**** INPUT RECORDS

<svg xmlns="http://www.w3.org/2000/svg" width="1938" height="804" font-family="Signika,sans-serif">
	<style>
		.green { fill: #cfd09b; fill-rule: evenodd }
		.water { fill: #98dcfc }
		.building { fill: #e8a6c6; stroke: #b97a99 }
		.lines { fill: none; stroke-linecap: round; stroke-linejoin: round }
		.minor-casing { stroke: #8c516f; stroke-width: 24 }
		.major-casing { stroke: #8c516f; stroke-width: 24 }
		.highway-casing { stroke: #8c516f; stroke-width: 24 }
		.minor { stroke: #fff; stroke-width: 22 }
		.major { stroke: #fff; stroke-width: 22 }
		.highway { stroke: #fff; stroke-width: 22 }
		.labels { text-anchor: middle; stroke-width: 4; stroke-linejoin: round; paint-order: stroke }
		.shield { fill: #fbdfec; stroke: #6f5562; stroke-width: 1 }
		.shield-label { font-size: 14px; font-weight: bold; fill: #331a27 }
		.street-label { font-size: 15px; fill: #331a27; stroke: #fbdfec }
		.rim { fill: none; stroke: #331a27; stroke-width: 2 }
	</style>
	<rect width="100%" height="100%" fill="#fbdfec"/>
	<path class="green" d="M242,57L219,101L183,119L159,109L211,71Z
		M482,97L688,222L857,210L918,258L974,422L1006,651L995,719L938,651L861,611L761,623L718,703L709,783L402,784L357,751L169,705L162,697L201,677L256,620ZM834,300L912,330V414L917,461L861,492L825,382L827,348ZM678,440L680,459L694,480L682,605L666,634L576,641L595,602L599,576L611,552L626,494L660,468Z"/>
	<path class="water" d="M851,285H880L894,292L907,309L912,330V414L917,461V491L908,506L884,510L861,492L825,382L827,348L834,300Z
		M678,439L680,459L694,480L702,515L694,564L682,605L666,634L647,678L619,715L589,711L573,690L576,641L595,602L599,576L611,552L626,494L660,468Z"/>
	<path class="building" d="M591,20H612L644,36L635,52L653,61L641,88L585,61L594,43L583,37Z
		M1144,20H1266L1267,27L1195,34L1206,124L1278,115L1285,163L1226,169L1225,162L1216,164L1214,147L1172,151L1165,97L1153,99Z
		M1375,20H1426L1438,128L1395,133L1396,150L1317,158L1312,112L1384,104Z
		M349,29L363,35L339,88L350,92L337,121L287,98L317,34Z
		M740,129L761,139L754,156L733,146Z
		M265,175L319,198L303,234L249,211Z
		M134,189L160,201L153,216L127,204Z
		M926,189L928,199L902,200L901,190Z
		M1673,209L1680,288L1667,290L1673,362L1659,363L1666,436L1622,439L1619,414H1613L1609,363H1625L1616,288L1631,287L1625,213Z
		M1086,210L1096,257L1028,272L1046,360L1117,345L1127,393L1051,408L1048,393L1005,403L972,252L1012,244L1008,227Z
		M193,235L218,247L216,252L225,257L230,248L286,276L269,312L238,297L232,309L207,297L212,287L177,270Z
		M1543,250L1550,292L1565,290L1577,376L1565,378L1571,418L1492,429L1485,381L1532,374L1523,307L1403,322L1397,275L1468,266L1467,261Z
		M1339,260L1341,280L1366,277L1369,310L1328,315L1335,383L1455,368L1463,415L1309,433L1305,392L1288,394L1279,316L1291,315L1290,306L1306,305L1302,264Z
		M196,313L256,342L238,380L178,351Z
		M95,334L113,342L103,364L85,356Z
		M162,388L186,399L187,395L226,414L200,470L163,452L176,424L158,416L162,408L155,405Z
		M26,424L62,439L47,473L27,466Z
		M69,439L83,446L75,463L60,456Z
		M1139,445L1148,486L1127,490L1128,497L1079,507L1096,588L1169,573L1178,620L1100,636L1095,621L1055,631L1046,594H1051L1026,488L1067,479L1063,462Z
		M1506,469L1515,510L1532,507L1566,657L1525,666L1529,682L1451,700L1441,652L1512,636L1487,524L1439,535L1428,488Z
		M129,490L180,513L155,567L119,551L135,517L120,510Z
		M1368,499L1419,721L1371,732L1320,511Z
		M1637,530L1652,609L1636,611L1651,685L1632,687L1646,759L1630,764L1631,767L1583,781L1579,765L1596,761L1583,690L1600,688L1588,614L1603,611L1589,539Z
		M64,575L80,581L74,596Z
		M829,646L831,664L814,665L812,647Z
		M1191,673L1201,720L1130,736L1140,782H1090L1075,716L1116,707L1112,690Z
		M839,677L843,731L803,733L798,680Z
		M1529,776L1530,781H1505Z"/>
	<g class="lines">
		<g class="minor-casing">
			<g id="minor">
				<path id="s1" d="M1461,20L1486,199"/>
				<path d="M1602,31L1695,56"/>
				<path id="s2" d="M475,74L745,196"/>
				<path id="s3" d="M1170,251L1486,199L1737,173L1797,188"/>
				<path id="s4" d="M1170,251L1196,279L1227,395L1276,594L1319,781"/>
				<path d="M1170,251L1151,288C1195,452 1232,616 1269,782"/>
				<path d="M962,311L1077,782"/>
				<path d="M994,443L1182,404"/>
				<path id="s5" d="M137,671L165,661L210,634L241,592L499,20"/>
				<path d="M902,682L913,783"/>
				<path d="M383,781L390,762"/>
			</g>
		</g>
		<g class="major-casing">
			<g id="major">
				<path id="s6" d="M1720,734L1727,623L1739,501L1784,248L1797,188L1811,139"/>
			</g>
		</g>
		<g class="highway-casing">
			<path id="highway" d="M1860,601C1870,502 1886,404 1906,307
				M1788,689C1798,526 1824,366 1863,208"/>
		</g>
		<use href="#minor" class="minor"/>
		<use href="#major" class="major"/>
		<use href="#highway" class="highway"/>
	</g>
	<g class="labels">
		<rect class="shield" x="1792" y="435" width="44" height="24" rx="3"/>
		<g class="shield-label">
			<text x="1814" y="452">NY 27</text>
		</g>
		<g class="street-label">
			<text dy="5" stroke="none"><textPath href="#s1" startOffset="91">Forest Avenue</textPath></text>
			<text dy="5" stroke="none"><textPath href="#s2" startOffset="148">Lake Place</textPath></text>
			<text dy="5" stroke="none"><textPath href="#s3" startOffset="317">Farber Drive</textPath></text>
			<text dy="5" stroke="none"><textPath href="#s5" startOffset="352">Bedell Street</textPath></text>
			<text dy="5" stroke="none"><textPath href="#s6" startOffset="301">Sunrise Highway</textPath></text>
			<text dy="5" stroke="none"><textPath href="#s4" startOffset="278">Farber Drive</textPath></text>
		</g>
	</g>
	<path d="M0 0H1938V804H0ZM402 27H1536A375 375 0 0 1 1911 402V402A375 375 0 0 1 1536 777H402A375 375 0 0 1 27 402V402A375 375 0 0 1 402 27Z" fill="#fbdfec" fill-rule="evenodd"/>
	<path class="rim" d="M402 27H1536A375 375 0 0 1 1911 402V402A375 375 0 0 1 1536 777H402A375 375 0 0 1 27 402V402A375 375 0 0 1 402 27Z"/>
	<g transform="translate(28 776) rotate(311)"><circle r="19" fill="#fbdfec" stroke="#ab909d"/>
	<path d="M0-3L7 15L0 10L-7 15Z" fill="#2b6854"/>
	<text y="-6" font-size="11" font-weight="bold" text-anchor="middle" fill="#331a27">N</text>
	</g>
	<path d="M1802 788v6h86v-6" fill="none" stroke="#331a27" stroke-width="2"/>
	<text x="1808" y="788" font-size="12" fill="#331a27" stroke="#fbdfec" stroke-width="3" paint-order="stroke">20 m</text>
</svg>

********

Every line of the data must appear again in the answer, exactly as written.

TASK RESULT –
<svg xmlns="http://www.w3.org/2000/svg" width="1938" height="804" font-family="Signika,sans-serif">
	<style>
		.green { fill: #cfd09b; fill-rule: evenodd }
		.water { fill: #98dcfc }
		.building { fill: #e8a6c6; stroke: #b97a99 }
		.lines { fill: none; stroke-linecap: round; stroke-linejoin: round }
		.minor-casing { stroke: #8c516f; stroke-width: 24 }
		.major-casing { stroke: #8c516f; stroke-width: 24 }
		.highway-casing { stroke: #8c516f; stroke-width: 24 }
		.minor { stroke: #fff; stroke-width: 22 }
		.major { stroke: #fff; stroke-width: 22 }
		.highway { stroke: #fff; stroke-width: 22 }
		.labels { text-anchor: middle; stroke-width: 4; stroke-linejoin: round; paint-order: stroke }
		.shield { fill: #fbdfec; stroke: #6f5562; stroke-width: 1 }
		.shield-label { font-size: 14px; font-weight: bold; fill: #331a27 }
		.street-label { font-size: 15px; fill: #331a27; stroke: #fbdfec }
		.rim { fill: none; stroke: #331a27; stroke-width: 2 }
	</style>
	<rect width="100%" height="100%" fill="#fbdfec"/>
	<path class="green" d="M242,57L219,101L183,119L159,109L211,71Z
		M482,97L688,222L857,210L918,258L974,422L1006,651L995,719L938,651L861,611L761,623L718,703L709,783L402,784L357,751L169,705L162,697L201,677L256,620ZM834,300L912,330V414L917,461L861,492L825,382L827,348ZM678,440L680,459L694,480L682,605L666,634L576,641L595,602L599,576L611,552L626,494L660,468Z"/>
	<path class="water" d="M851,285H880L894,292L907,309L912,330V414L917,461V491L908,506L884,510L861,492L825,382L827,348L834,300Z
		M678,439L680,459L694,480L702,515L694,564L682,605L666,634L647,678L619,715L589,711L573,690L576,641L595,602L599,576L611,552L626,494L660,468Z"/>
	<path class="building" d="M591,20H612L644,36L635,52L653,61L641,88L585,61L594,43L583,37Z
		M1144,20H1266L1267,27L1195,34L1206,124L1278,115L1285,163L1226,169L1225,162L1216,164L1214,147L1172,151L1165,97L1153,99Z
		M1375,20H1426L1438,128L1395,133L1396,150L1317,158L1312,112L1384,104Z
		M349,29L363,35L339,88L350,92L337,121L287,98L317,34Z
		M740,129L761,139L754,156L733,146Z
		M265,175L319,198L303,234L249,211Z
		M134,189L160,201L153,216L127,204Z
		M926,189L928,199L902,200L901,190Z
		M1673,209L1680,288L1667,290L1673,362L1659,363L1666,436L1622,439L1619,414H1613L1609,363H1625L1616,288L1631,287L1625,213Z
		M1086,210L1096,257L1028,272L1046,360L1117,345L1127,393L1051,408L1048,393L1005,403L972,252L1012,244L1008,227Z
		M193,235L218,247L216,252L225,257L230,248L286,276L269,312L238,297L232,309L207,297L212,287L177,270Z
		M1543,250L1550,292L1565,290L1577,376L1565,378L1571,418L1492,429L1485,381L1532,374L1523,307L1403,322L1397,275L1468,266L1467,261Z
		M1339,260L1341,280L1366,277L1369,310L1328,315L1335,383L1455,368L1463,415L1309,433L1305,392L1288,394L1279,316L1291,315L1290,306L1306,305L1302,264Z
		M196,313L256,342L238,380L178,351Z
		M95,334L113,342L103,364L85,356Z
		M162,388L186,399L187,395L226,414L200,470L163,452L176,424L158,416L162,408L155,405Z
		M26,424L62,439L47,473L27,466Z
		M69,439L83,446L75,463L60,456Z
		M1139,445L1148,486L1127,490L1128,497L1079,507L1096,588L1169,573L1178,620L1100,636L1095,621L1055,631L1046,594H1051L1026,488L1067,479L1063,462Z
		M1506,469L1515,510L1532,507L1566,657L1525,666L1529,682L1451,700L1441,652L1512,636L1487,524L1439,535L1428,488Z
		M129,490L180,513L155,567L119,551L135,517L120,510Z
		M1368,499L1419,721L1371,732L1320,511Z
		M1637,530L1652,609L1636,611L1651,685L1632,687L1646,759L1630,764L1631,767L1583,781L1579,765L1596,761L1583,690L1600,688L1588,614L1603,611L1589,539Z
		M64,575L80,581L74,596Z
		M829,646L831,664L814,665L812,647Z
		M1191,673L1201,720L1130,736L1140,782H1090L1075,716L1116,707L1112,690Z
		M839,677L843,731L803,733L798,680Z
		M1529,776L1530,781H1505Z"/>
	<g class="lines">
		<g class="minor-casing">
			<g id="minor">
				<path id="s1" d="M1461,20L1486,199"/>
				<path d="M1602,31L1695,56"/>
				<path id="s2" d="M475,74L745,196"/>
				<path id="s3" d="M1170,251L1486,199L1737,173L1797,188"/>
				<path id="s4" d="M1170,251L1196,279L1227,395L1276,594L1319,781"/>
				<path d="M1170,251L1151,288C1195,452 1232,616 1269,782"/>
				<path d="M962,311L1077,782"/>
				<path d="M994,443L1182,404"/>
				<path id="s5" d="M137,671L165,661L210,634L241,592L499,20"/>
				<path d="M902,682L913,783"/>
				<path d="M383,781L390,762"/>
			</g>
		</g>
		<g class="major-casing">
			<g id="major">
				<path id="s6" d="M1720,734L1727,623L1739,501L1784,248L1797,188L1811,139"/>
			</g>
		</g>
		<g class="highway-casing">
			<path id="highway" d="M1860,601C1870,502 1886,404 1906,307
				M1788,689C1798,526 1824,366 1863,208"/>
		</g>
		<use href="#minor" class="minor"/>
		<use href="#major" class="major"/>
		<use href="#highway" class="highway"/>
	</g>
	<g class="labels">
		<rect class="shield" x="1792" y="435" width="44" height="24" rx="3"/>
		<g class="shield-label">
			<text x="1814" y="452">NY 27</text>
		</g>
		<g class="street-label">
			<text dy="5" stroke="none"><textPath href="#s1" startOffset="91">Forest Avenue</textPath></text>
			<text dy="5" stroke="none"><textPath href="#s2" startOffset="148">Lake Place</textPath></text>
			<text dy="5" stroke="none"><textPath href="#s3" startOffset="317">Farber Drive</textPath></text>
			<text dy="5" stroke="none"><textPath href="#s5" startOffset="352">Bedell Street</textPath></text>
			<text dy="5" stroke="none"><textPath href="#s6" startOffset="301">Sunrise Highway</textPath></text>
			<text dy="5" stroke="none"><textPath href="#s4" startOffset="278">Farber Drive</textPath></text>
		</g>
	</g>
	<path d="M0 0H1938V804H0ZM402 27H1536A375 375 0 0 1 1911 402V402A375 375 0 0 1 1536 777H402A375 375 0 0 1 27 402V402A375 375 0 0 1 402 27Z" fill="#fbdfec" fill-rule="evenodd"/>
	<path class="rim" d="M402 27H1536A375 375 0 0 1 1911 402V402A375 375 0 0 1 1536 777H402A375 375 0 0 1 27 402V402A375 375 0 0 1 402 27Z"/>
	<g transform="translate(28 776) rotate(311)"><circle r="19" fill="#fbdfec" stroke="#ab909d"/>
	<path d="M0-3L7 15L0 10L-7 15Z" fill="#2b6854"/>
	<text y="-6" font-size="11" font-weight="bold" text-anchor="middle" fill="#331a27">N</text>
	</g>
	<path d="M1802 788v6h86v-6" fill="none" stroke="#331a27" stroke-width="2"/>
	<text x="1808" y="788" font-size="12" fill="#331a27" stroke="#fbdfec" stroke-width="3" paint-order="stroke">20 m</text>
</svg>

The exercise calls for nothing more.